On the first invocation the function now runs for five seconds whereas the second will return immediately. A unique key is needed to store and retrieve the values. Since memcached is not bound to the Python runtime the speedup also works in a second process.

The return value depends on the functions’s input value. So the key must contain (some form of) the input. I will show a better solution below.

By now, it’s possible to cache results of a single function. In a bigger application context we run into two problems. First, we violate the DRY principle because we have to write the code getting and setting key-value pairs over and over again. Second, and more severe, we risk setting the same key for different combinations of functions and input parameters. Since this could lead to harmful errors hard to debug it seems advisable to place the caching logic in a single point of your code.

Thanks to Python’s decorators the solution is easy. (A decorator simply is a function that intercepts execution of another function or method. So every time we call expensive_function a wrapper function will look for cached results and decide whether to invoke as intended or return from the cache immediately.) The function can now be decorated.

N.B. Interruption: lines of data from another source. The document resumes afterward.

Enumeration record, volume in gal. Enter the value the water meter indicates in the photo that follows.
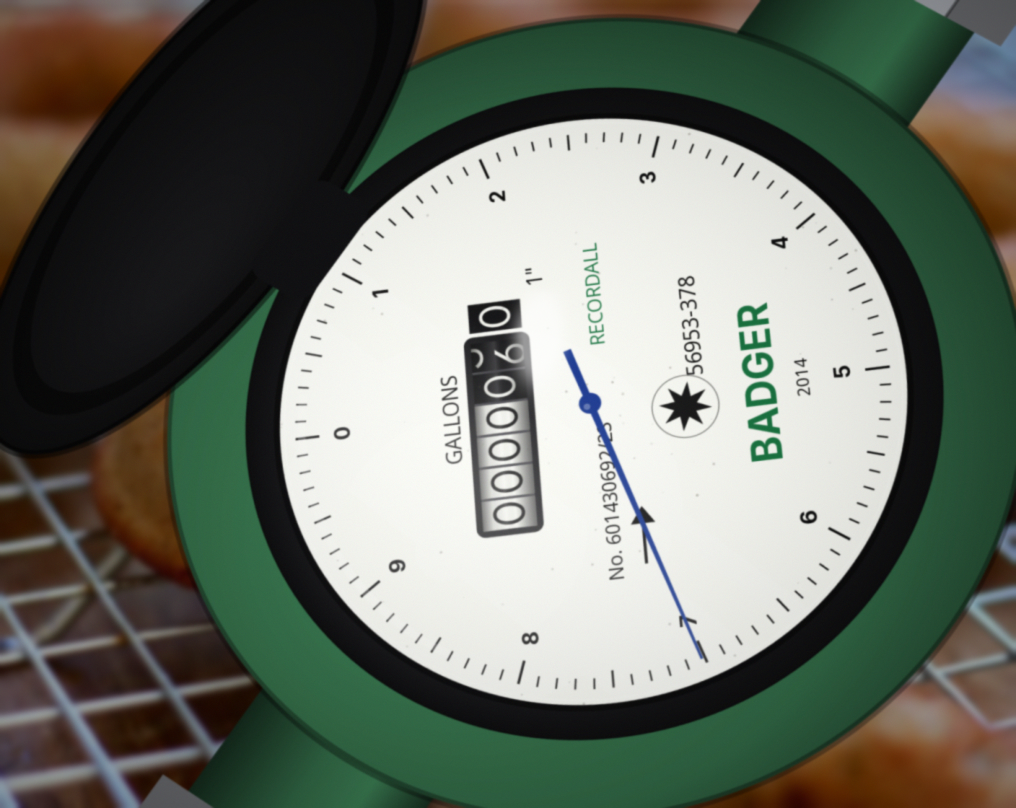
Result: 57.0 gal
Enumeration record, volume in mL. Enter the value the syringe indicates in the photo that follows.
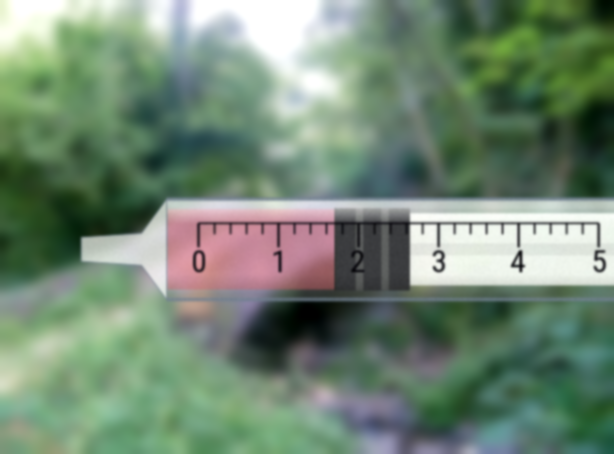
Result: 1.7 mL
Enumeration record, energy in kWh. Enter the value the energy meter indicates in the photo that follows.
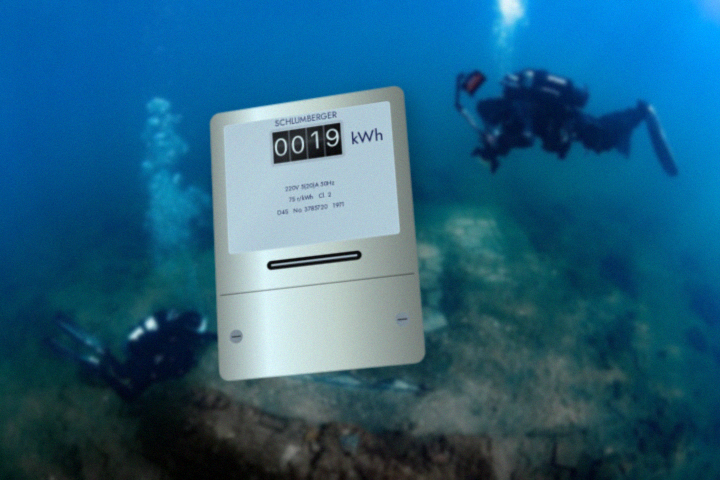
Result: 19 kWh
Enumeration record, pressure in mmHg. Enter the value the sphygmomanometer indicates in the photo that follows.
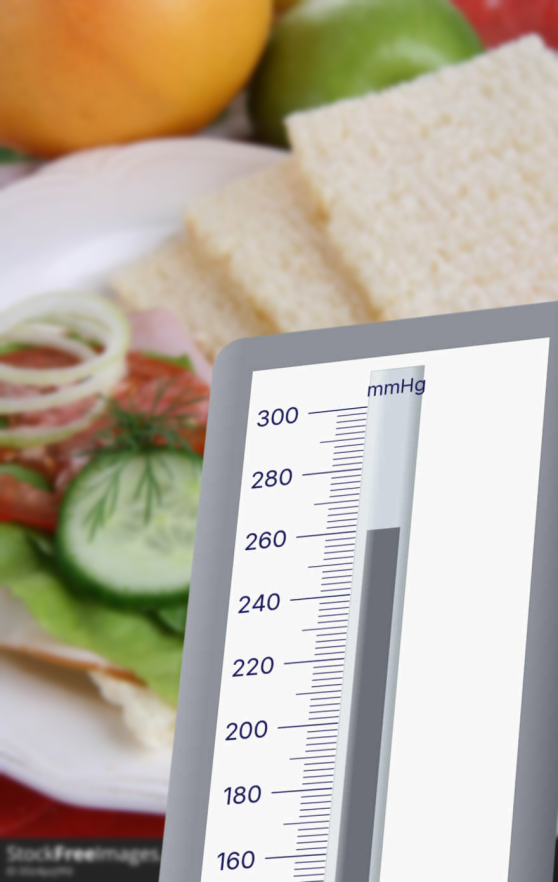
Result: 260 mmHg
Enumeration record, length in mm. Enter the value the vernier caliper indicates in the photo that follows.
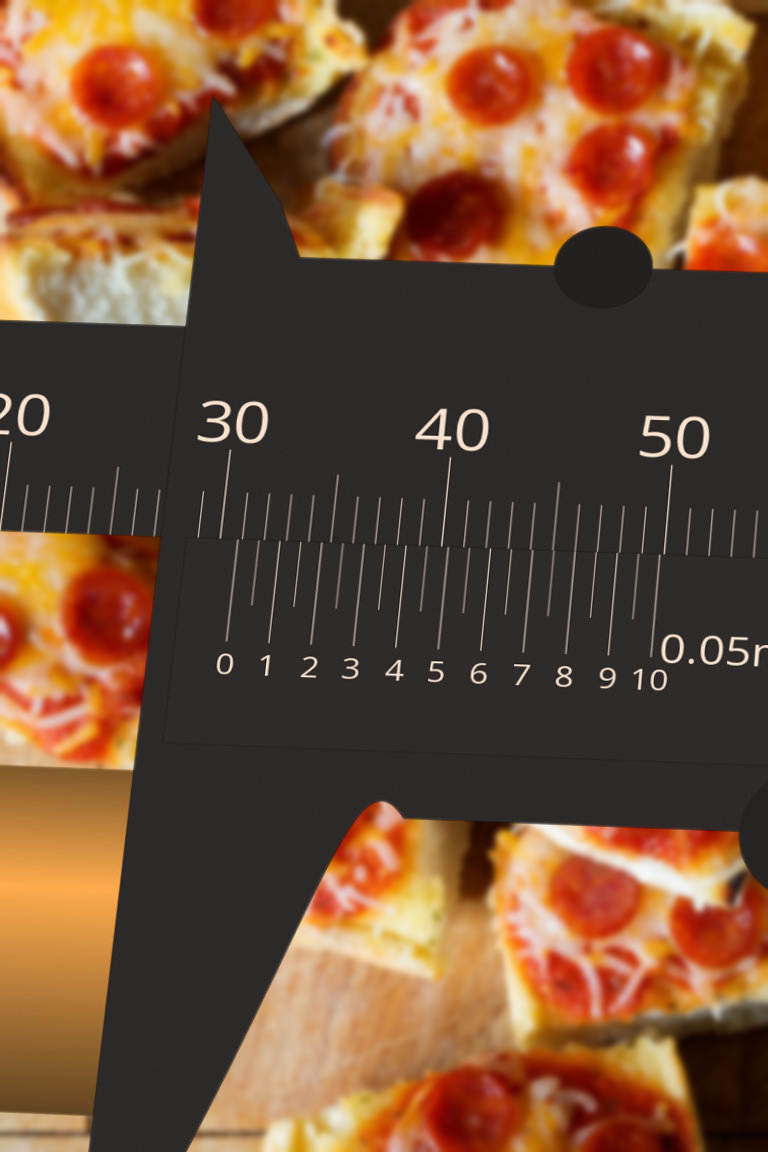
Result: 30.8 mm
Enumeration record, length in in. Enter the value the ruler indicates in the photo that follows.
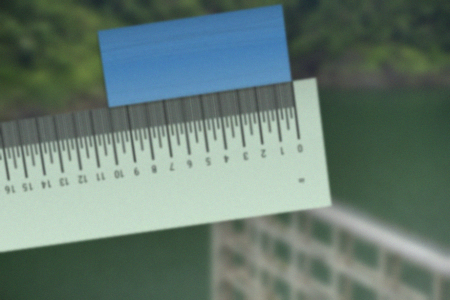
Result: 10 in
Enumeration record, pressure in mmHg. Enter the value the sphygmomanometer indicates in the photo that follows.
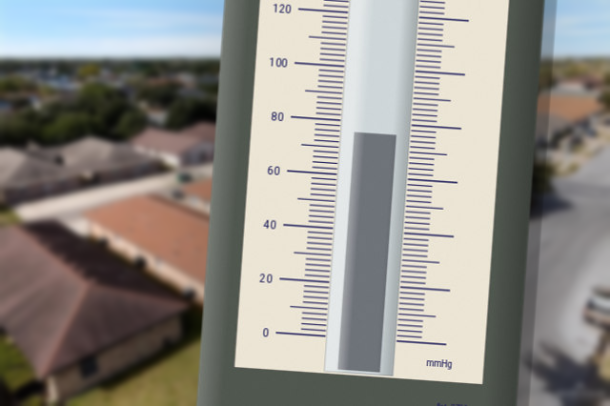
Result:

The code readability is preserved.

#!/usr/bin/env python

import time
import memcache
import hashlib

def memoize(f):

    def newfn(*args, **kwargs):
        mc = memcache.Client(['127.0.0.1:11211'], debug=0)
        # generate md5 out of args and function
        m = hashlib.md5()
        margs = [x.__repr__() for x in args]
        mkwargs = [x.__repr__() for x in kwargs.values()]
        map(m.update, margs + mkwargs)
        m.update(f.__name__)
        m.update(f.__class__.__name__)
        key = m.hexdigest()

        value = mc.get(key)
        if value:
            return value
        else:
            value = f(*args, **kwargs)
            mc.set(key, value, 60)
            return value
        return f(*args)

    return newfn

@memoize
def expensive_function(x):
    time.sleep(5)
    return x

if __name__ == '__main__':
    print expensive_function('abc')
    print expensive_function('abc')

The function name, class name and all parameters passed produce a hash key which will be used as key by memcached. I’m still not happy with the solution because uniqueness of the key is not guaranteed. (And all solutions I can think of revolve around some string concatenation magic…) A glimpse at more sophisticated implementations, e.g. Django’s cache decorator or memorised, work pretty much the same way though.